There is an account in English medieval records of two fishermen from Hull who had a frustrating experience. They ended up in London and went into a pub and tried to order a meal. All they wanted was a plate of eggs and potatoes. Unfortunately it took them a very long time to get served because there were major communication difficulties.
Although London and Hull are part of the same country, at that time, the variety of English spoken north of the Humber was very different to the variety spoken in the south. There weren’t just different accents, but different grammars and vocabulary - although both were speaking English.
Although such differences of vocabulary and grammar have been largely ironed out in modern English (though retained in dialect), strong differences of accent prevail even today. Broadly speaking they represent the different kingdoms that existed when English was first being spoken, and the influence of different peoples on the language. The Vikings can still be heard in the accents North of the Humber, and these are different from the accents of the Saxon south.
A few years ago I went into a pub in London and managed to order a plate of egg and chips without too much difficulty. However, I still sometimes struggle to communicate with people in my own country who have strong regional accents.

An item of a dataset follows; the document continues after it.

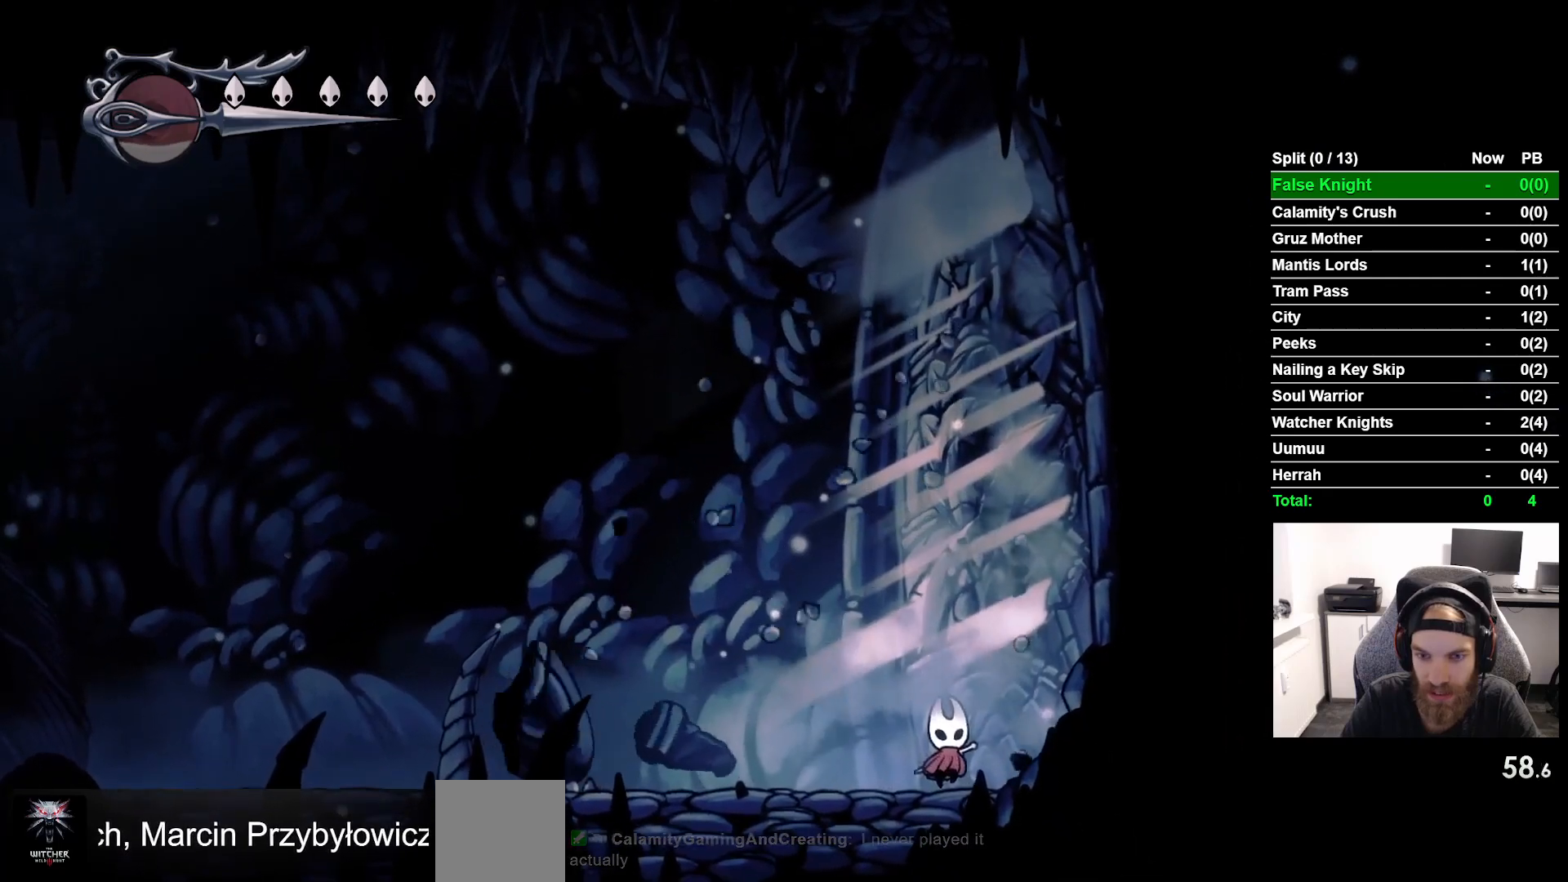
{"buttons": ["DPAD_UP"], "left_stick": "center", "events": [[83, "SQUARE", "down"], [267, "SQUARE", "up"]]}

I am not a linguistic imperialist believing that one variety (my own) is best and that other varieties are inferior and should be banned. I actually quite like regional variation. When I speak with others face-to-face, any problems can be resolved by speaking more slowly and by taking meaning from accompanying non-visual cues. But when speaking on the phone, usually to someone from Scotland, Newcastle, Liverpool, or Birmingham wanting to sell me insurance, it can become very frustrating.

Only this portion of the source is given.